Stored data
——
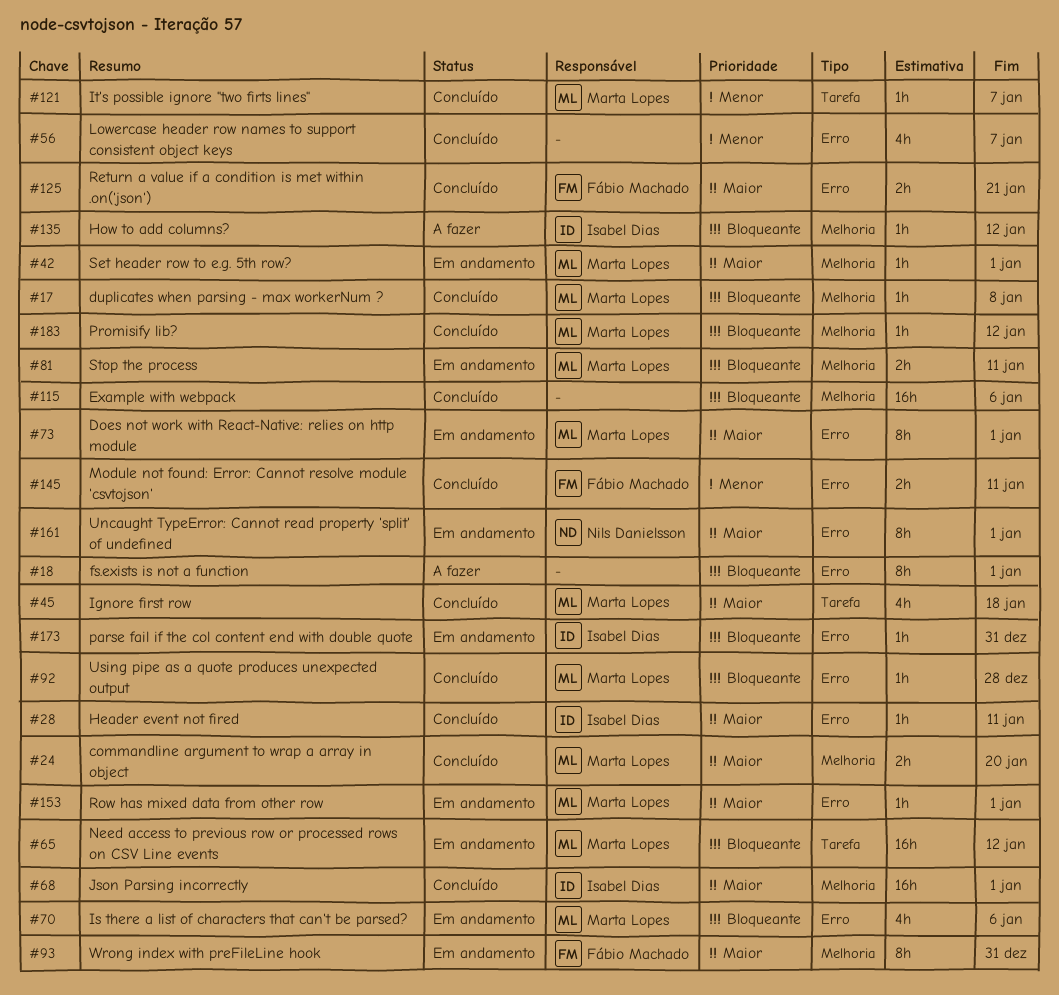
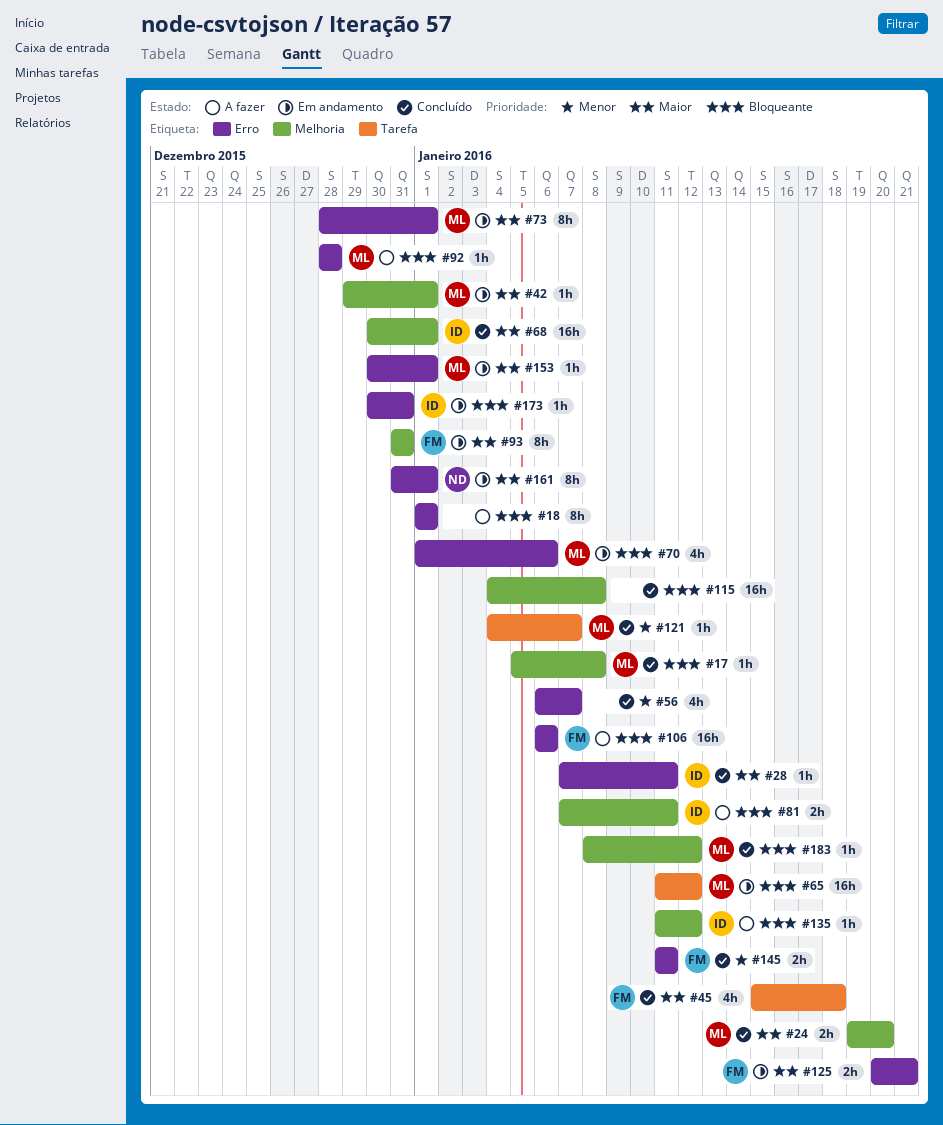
#45, owner: Marta Lopes -> Fábio Machado
#81, status: Em andamento -> A fazer
#81, owner: Marta Lopes -> Isabel Dias
#92, status: Concluído -> A fazer
#106: none -> present
#115, due: Jan 6 -> Jan 8
#125, status: Concluído -> Em andamento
——
▶ **THE TASK**: Retype the records verbatim, but not their images.

▶ **FINAL ANSWER**:
#45, owner: Marta Lopes -> Fábio Machado
#81, status: Em andamento -> A fazer
#81, owner: Marta Lopes -> Isabel Dias
#92, status: Concluído -> A fazer
#106: none -> present
#115, due: Jan 6 -> Jan 8
#125, status: Concluído -> Em andamento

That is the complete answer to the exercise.